Lodging real estate investment trusts (REITs) have been on a tear, generating total returns, including dividends, of about 25% so far this year. But the group's high-speed run may soon hit a road bump or even a blowout as money managers increasingly believe the rally is premature and that a significant rebound in the hotel business is still more than a year away.
"I think people are trading on not only what the sector is going to do this year and next but what it's going to do over the next four or five years," says John Arabia, a managing director at Green Street Advisors in Newport Beach, Calif. Valuations appear to be "at the high end of a fair range," he says. David Loeb, a senior analyst at Robert W. Baird & Co., expects little earnings growth until 2012 and believes the wait will "test the patience" of investors who have already bid up the shares. "I do think [the rally] is largely ahead of itself," he says.

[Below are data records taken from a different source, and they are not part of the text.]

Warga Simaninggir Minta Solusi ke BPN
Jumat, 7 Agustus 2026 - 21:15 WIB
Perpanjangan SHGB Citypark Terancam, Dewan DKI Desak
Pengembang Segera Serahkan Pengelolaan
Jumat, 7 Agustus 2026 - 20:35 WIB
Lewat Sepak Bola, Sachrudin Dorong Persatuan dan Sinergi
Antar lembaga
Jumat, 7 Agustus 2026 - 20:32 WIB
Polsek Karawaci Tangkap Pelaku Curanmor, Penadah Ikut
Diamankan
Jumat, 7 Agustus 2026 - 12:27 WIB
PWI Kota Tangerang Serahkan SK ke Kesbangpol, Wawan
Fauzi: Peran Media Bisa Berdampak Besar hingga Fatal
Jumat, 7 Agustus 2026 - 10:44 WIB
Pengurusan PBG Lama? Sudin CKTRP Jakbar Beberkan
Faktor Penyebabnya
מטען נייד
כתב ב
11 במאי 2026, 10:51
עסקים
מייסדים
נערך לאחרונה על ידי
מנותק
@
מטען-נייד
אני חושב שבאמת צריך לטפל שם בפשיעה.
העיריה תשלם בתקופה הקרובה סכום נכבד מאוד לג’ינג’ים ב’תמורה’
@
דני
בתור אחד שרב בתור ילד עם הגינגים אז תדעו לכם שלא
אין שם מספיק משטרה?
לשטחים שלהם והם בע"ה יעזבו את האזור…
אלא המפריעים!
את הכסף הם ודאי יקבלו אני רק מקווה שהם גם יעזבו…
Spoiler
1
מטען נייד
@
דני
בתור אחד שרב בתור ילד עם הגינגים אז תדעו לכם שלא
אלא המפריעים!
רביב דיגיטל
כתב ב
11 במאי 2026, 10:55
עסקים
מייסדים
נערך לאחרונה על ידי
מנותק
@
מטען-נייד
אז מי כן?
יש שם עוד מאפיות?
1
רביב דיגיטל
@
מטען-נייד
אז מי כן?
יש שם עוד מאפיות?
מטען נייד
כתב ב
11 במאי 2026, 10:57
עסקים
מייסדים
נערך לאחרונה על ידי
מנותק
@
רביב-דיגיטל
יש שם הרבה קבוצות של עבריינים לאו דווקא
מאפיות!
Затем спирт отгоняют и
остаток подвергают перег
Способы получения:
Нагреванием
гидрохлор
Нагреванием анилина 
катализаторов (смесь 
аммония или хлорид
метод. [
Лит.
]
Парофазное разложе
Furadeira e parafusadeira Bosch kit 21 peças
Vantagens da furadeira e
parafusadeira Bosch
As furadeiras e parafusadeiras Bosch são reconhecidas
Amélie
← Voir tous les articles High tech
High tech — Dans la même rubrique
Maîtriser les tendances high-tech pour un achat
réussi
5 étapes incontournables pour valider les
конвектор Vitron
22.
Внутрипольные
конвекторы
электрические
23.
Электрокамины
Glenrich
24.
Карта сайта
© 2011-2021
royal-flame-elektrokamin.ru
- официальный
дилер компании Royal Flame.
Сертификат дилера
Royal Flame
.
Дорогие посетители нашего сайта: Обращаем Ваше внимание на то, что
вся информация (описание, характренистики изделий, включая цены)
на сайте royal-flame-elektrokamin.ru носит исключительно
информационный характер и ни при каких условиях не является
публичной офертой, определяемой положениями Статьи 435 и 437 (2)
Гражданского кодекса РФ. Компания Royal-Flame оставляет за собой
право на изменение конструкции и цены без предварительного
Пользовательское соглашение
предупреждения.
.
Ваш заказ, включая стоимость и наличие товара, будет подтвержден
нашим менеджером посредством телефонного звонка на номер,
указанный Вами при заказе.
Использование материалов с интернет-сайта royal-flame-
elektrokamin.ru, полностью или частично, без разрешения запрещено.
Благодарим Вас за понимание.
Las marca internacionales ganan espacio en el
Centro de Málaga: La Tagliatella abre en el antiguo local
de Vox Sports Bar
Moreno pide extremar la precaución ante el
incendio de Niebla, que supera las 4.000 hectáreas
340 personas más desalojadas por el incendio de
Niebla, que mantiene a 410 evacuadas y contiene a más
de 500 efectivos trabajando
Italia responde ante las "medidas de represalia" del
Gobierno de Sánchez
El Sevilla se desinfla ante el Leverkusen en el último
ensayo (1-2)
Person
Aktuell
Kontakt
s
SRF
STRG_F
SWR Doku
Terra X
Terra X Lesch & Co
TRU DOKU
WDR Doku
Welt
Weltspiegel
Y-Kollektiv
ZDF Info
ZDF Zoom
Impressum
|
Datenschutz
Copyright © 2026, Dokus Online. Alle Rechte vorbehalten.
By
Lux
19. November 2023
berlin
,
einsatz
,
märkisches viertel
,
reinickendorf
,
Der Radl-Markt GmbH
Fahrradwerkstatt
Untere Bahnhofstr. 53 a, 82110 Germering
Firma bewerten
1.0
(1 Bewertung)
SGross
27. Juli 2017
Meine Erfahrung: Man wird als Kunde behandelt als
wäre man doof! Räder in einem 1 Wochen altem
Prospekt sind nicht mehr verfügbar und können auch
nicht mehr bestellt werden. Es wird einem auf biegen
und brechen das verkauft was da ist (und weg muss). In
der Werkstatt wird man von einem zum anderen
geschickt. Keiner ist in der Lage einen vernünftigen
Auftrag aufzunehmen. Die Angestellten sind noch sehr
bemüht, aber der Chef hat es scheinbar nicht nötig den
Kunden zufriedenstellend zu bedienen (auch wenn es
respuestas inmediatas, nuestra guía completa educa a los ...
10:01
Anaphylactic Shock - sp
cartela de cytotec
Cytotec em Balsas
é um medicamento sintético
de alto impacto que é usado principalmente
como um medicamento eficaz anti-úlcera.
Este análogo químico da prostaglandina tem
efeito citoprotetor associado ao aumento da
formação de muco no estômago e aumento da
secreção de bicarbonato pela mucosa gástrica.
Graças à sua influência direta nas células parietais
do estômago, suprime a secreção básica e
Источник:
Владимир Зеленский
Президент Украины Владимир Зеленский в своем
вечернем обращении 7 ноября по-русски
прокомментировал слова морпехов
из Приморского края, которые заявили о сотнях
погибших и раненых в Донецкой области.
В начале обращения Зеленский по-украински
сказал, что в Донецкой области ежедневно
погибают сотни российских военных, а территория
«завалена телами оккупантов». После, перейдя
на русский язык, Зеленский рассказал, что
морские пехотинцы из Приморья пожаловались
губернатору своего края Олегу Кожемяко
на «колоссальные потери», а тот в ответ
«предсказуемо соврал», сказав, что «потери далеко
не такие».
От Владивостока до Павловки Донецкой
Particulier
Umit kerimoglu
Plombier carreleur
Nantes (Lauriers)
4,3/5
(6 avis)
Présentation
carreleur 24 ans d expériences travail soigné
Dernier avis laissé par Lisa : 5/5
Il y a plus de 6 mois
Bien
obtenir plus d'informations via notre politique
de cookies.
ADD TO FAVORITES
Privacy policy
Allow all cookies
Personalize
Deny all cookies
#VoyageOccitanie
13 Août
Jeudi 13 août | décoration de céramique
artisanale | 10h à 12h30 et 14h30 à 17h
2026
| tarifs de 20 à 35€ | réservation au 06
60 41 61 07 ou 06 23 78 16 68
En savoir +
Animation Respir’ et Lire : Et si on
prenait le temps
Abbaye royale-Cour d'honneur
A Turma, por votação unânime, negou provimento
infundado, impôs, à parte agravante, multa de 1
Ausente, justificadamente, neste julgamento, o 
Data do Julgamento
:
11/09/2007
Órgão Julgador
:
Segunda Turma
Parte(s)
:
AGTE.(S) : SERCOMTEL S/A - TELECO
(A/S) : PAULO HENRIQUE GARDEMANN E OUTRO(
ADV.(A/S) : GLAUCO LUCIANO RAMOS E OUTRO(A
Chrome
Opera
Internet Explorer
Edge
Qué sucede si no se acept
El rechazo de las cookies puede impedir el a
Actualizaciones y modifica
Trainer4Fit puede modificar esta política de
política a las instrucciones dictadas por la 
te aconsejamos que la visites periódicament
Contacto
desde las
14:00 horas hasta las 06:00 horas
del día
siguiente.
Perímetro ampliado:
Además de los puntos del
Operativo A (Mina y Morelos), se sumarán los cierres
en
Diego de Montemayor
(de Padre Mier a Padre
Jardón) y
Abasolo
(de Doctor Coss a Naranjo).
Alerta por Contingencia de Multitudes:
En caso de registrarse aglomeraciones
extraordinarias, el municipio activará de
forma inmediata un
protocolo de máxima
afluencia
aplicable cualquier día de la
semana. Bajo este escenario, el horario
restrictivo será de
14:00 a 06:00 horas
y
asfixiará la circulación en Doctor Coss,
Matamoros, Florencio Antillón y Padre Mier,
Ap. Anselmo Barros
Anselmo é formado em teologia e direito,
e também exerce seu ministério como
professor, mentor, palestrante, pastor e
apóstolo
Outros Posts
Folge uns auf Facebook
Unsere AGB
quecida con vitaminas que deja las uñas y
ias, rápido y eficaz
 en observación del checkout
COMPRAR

Lodging REITs generated total returns of 67.2% in 2009 and have gained an additional 25.5% so far in 2010 (as of market close Friday, April 16), outpacing the S&P 500 index, which rose 26.5% in 2009 and has advanced only 7.5% so far this year. They also outperformed equity REITs in general, which rose 28% in 2009 and are up another 11.2% in 2010.
Many investors jumped into lodging REITs, hoping to cash in on stocks that stand to see the biggest and earliest gains from an economic recovery. Since hotels change their rates nightly, they can respond quickly to changes in the economy and have historically rebounded faster. "Investors want to buy low and get in early," says Bjorn Hanson, a professor of hospitality and tourism management at New York University.
But Loeb believes the rally may be premature at best and overdone at worst. "I just think there could easily be a sell-off of 10% to 15%, or more than that" before the sector rebounds, says Loeb. Those who do buy now, he says, ought to be prepared to hang on to the stocks for at least three years. "They look really expensive to me," says Loeb. "Investors will just have to wait for several years before those multiples make sense."
The lodging sector has taken a beating in the recession, with revenue per available room, or revpar, having fallen year over year for 19 consecutive quarters. (Revpar is a key industry metric used to measure room rates and occupancy growth.) Investors, though, started moving into the sector when they noticed that year-over-year declines had steadily gotten smaller each month since August; revpar fell 19.1% in August, but the declines decreased each month and finally turned slightly positive in March, according to Smith Travel Research. That change prompted investors to become more optimistic that the sector's fortunes had turned. "We certainly think it has stabilized," says Brad Garner, a vice president at Smith Travel Research.
However, all of the gains came from occupancy improvement, not room-rate increases. Hotels rely on healthy room-rate increases to drive earnings, and significant rate hikes likely won't happen before the second half of 2012 at the earliest, analysts say. "When you put more bodies in hotels and are charging them less, costs are going to be rising, not falling," says Loeb. "So the profit trough may still be close to a year away."
Garner is predicting that revpar, which declined 17% over 2009, will be down only 0.5% in 2010 and will rise 5.4% in 2011. But Garner cautions the sector still faces considerable problems in high unemployment, weak consumer confidence, credit issues and other factors. "There is a lot of pessimism around the consumer in general," says Garner. "There's a lot more headwinds this time around that there has been in prior [downturns]."
Arabia is more bullish, calling for 2% revpar growth in 2010, 5% in 2011 and 9% in 2012. However, he believes it will be at least 2013 before revpar returns to its peak 2007-08 levels.
After all, it has a long fall to climb back from. Revpar at U.S. hotels plunged a whopping 44% from its peak of $73.72 in July 2008 to its trough of $41.26 in December 2009, according to Smith Travel Research. Occupancy fell to 43.9% in December from its 68.9% peak in July 2008, while average daily room rates slipped to $93.81 in November from their peak of $108.72 in April 2008.
Lodging companies that focus on luxury were hit the hardest, with rates falling 20% to 25% on average, according to Smith Travel Research. "No CEO wanted to be seen going into New York City and staying at a luxury hotel, so they suffered," says Garner. But the segment that was pummeled the hardest also offers the biggest potential windfall as the economy rebounds. "If you fall less, you have less to recover, but if you fall hard, you have more to recover," he says.
Of course, that assumes that travelers step up to full-priced luxury lodgings, and that may be a ways off.